Trying to Grow is Firdaus’s first novel. It tells the story of Daryus Kotwal (aka Brit) who is born with osteogenesis imperfecta that leaves him dependent on a wheelchair. Surrounded by an overprotective family, Brit tries to find his own voice in the chaos. We also see his love life culminate over the chapters where he finds himself confused between his neighbour Cyrus, and his girlfriend Amy. Disability and sexuality are the two overarching topics explored. We see it through the eyes of Brit who discovers his own sexuality, his ambitions while living with a disability.
Indra’s The Devourers takes place in contemporary Kolkata. A stranger who claims he is ‘Half-warewolf’ requests the protagonist Alok, a History professor, to transcribe a series of manuscripts. Mesmerised by the stranger’s bizarre request, Alok takes up the work. The novel delves into a story written in the manuscripts. It talks about two people, a werewolf named Fenrir and a young woman named Cyrah. Before you read this novel, mind you, it is full of ‘ethical confrontations’ and you will question the protagonist’s and Fenrir’s actions throughout the novel. It isn’t for the weak-hearted, but it is one that will keep you engaged throughout.

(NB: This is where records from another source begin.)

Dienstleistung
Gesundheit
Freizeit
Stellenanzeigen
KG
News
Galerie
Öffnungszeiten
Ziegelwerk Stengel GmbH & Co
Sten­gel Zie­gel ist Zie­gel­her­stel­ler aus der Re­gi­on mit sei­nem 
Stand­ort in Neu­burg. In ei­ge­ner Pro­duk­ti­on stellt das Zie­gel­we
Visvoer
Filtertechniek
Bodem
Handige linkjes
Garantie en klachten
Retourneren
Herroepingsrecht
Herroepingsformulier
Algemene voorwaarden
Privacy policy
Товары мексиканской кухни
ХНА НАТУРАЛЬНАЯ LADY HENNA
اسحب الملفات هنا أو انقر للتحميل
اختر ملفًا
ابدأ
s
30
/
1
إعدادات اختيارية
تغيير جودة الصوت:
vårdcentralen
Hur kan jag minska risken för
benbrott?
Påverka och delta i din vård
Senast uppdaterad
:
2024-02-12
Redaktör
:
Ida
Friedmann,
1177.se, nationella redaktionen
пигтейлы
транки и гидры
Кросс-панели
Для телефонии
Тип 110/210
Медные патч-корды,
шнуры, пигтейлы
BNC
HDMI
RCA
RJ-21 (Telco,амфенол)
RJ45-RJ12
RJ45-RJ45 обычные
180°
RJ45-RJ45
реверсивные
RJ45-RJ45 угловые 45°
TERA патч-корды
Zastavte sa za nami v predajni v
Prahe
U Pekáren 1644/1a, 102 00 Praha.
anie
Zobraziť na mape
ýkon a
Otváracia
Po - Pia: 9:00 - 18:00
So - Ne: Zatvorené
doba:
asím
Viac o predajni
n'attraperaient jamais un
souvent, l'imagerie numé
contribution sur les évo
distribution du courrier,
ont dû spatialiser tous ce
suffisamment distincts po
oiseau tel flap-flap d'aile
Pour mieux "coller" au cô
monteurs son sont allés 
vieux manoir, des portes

So Now You Know is a 150-page beautiful memoir of growing up gay in ’90s Mumbai. Reading this book will make you feel like Tejuja is narrating a breezy story to you. Vivek Tejuja grew up in a time where Chat Rooms were the talk of the town. In an interview, Tejuja shared, “Growing up in the ’90s was an alienating experience. You’d either be categorised as pansy or be constantly bullied. Acceptance was a word that didn’t exist for the queer in those years.” Gay clubs and dating apps were unknown concepts back then. It is in this era, Tejuja had to hold on to his identity as he navigated through the heteronormativity around him. This memoir is as honest as it can get.